Une splendide coupe de porcelaine namuroise du 19ème renvoie à un rare et monumental vase en verre d’Herbatte (Namur) tandis que quelques pièces remarquables d’argenterie namuroises précieuses aux délicats détails (collection des Amis de l’hôtel de Croix) s’accordent aux tout aussi délicates œuvres « Can » issues de la série des Consommables (2015) d’Émeric Chantier, ode à la Nature qui reprend ses droits en questionnant sur la perte des repères culturels au profit d’une mondialisation envahissante, polluante et vide d’esthétisme… Deux paires de putti, la Chasse et la Pêche, sculpture de jardin de F. Roucourt animent l’espace. A bien y regarder, l’un d’entre eux, couronné du croissant de Lune de Diane Chasseresse et à la poitrine naissante, est une petite fille, chose assez rare que pour être signalé.

7. Le vestibule : ultime roseraie


Témoins de la persistance des modèles anciens, quatre œuvres peintes des 19ème et 20ème siècles mettent en scènes des roses : un étrange tableau de roses, spirées et myosotis signé Redouté ( ?), de délicates roses d’Ernestine Pancoucke (1784-1860), des roses encore de la peintre namuroise Paule Bisman (1897-1973) et d’autres encore de Gaston Noelanders (1910-1987).

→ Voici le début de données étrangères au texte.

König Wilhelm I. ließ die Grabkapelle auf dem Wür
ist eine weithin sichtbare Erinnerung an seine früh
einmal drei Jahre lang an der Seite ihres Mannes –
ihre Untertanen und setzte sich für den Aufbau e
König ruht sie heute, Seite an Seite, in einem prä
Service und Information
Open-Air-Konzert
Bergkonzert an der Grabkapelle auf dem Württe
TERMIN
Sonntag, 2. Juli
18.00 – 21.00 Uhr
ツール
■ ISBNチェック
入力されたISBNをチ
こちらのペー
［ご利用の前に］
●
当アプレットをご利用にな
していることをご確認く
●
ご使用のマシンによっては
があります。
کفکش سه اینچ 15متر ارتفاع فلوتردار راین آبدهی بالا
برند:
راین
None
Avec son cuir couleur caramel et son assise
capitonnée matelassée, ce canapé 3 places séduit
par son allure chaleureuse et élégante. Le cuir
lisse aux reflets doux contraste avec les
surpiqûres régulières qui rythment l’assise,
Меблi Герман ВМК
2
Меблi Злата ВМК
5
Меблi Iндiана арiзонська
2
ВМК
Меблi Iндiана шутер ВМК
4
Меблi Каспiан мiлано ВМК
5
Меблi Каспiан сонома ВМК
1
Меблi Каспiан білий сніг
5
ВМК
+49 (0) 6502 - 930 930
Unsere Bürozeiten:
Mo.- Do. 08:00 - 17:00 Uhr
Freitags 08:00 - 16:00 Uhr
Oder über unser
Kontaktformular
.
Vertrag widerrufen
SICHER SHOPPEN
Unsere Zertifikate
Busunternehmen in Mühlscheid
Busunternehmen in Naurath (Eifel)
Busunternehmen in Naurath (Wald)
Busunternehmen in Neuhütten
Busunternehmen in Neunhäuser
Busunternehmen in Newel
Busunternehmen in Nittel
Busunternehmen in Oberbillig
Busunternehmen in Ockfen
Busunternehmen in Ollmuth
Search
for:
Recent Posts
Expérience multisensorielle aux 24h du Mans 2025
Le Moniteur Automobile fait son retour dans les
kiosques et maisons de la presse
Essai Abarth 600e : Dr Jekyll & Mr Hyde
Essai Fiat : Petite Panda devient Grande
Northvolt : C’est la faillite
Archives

L’exposition évoluera durant les 4 mois en accueillant de nouvelles œuvres anciennes et actuelles et s’étendra « côté jardin » dès le 1er août avec des œuvres de Charlotte Marchal, Ruth Moilliet, Fabienne Christyn, Meshos et une composition florale de Arnaud Delheille. Votre billet d’entrée marqué du cachet du musée vous permettra d’y revenir gratuitement!